The film is also nominated for Best Actress (Deirdre O Kane) and Best Supporting Actress (Sarah Greene) who both played Christina at different stages of her life.

Terry McMahon’s ‘Patrick’s Day’ is up for nine nominations this year (tying with ‘Frank’ for the most nominations).

Written and directed by McMahon, ‘Patrick’s Day’ follows Patrick, a 26 year old schizophrenic who falls in love with an alcoholic, suicidal air-hostess with the relationship they share transforming both of their lives. However, Patrick’s obsessive mother believes their misguided love is dangerous and so to pull them apart, enlists the help of a dysfunctional detective who will use his position to help her.

After a very successful festival run which saw it receive awards at festivals such as Galway, Cork, Woodstock and Michigan – ‘Patrick’s Day’ was released to Irish cinemas earlier this year earning praise from critics and mental health professionals such as Professor Ivor Browne.

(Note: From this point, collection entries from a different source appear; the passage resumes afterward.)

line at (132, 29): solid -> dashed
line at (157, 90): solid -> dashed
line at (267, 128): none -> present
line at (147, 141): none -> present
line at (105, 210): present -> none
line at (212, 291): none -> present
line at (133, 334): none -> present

The Irish Times have called the film “a fascinating collision of psychiatric drama and state-of-the nation address”. The performances have been widely praised, particularly that of lead actor Moe Dunford. He has so far received an EFP Shooting Star Award as well as being nominated for this year’s IFTA Rising Star Award.

‘Patrick’s Day’ has been nominated for Best Director (Terry McMahon), Best Script (also Terry McMahon), Best Actor (Moe Dunford), Best Supporting Actress (Catherine Walker), Best Sound (Hugh Fox, Nikki Moss and Ken Galvin), Original Score (Ray Harman), Editing (Emer Reynolds) and Cinematography (Michael Lavelle).

Rounding out this list is Cartoon’s Saloon’s animated film ‘Song of the Sea’.

Screening to rapturous receptions around the world, Tomm Moore’s follow up to the Oscar-nominated ‘The Secret of Kells’ has had a busy awards season getting nominated for an Oscar, seven Annie Awards and a Cesar Award for Best Animated Film as well as winning a Satellite Award.

The film tells the story of Saoirse, a little girl who can turn into a seal, who goes on an adventure with her brother to save the spirit world and other magical beings like her. It features the voice talents of Brendan Gleeson, Fionnula Flanagan and Lisa Hannigan and has been praised for the high quality of its’ animation, it’s direction as well as its’ story written by Will Collins.

Writing in the Toronto Review, Carlos Aguilar said of the film: "Watching 'Song of the Sea' it is easy to assert that this is one of the most blissfully beautiful animated films ever made. It is a gem beaming with awe-inspiring, heartwarming magic". Variety have also described the film as a very “poetic experience”.

‘Song of the Sea’ writer Will Collins has also been nominated for his script at this year’s IFTA Awards.

The IFTA Film & Drama Awards takes place on Sunday, May 24 with TV3 airing a one-hour special on the ceremony on Monday, June 1st.